Wherever the string "Аксессуары" shows up in the data below, copy the whole line.

-------- DATA FOR REVIEW --------

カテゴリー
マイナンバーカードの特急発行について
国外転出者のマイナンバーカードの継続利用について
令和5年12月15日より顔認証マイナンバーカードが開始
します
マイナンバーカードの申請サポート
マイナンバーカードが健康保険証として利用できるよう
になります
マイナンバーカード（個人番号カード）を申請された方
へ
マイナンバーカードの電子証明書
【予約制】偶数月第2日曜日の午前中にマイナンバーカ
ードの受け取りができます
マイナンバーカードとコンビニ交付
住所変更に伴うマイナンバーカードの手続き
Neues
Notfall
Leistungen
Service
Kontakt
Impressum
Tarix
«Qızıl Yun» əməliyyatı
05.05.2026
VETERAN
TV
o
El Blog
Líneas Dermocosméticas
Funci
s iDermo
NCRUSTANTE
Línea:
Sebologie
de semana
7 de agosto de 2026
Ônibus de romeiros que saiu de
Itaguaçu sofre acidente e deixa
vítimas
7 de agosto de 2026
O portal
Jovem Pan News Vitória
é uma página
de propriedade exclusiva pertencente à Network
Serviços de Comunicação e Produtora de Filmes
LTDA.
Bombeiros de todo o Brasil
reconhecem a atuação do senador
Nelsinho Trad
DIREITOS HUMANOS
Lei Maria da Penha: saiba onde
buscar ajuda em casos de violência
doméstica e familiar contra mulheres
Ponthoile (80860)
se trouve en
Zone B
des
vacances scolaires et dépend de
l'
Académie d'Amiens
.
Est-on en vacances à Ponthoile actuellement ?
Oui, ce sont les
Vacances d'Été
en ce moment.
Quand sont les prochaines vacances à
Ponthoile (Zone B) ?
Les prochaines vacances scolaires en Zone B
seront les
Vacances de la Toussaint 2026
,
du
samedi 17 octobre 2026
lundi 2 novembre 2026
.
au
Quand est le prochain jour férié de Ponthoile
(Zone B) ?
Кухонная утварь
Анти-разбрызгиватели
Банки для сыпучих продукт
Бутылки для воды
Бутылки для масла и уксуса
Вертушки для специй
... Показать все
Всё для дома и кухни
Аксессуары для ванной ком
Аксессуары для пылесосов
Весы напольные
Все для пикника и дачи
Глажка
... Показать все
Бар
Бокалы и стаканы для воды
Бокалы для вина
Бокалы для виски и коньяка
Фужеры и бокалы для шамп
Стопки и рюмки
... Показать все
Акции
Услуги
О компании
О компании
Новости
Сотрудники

--------

→ RESPONSE BELOW:
Аксессуары для ванной ком
Аксессуары для пылесосов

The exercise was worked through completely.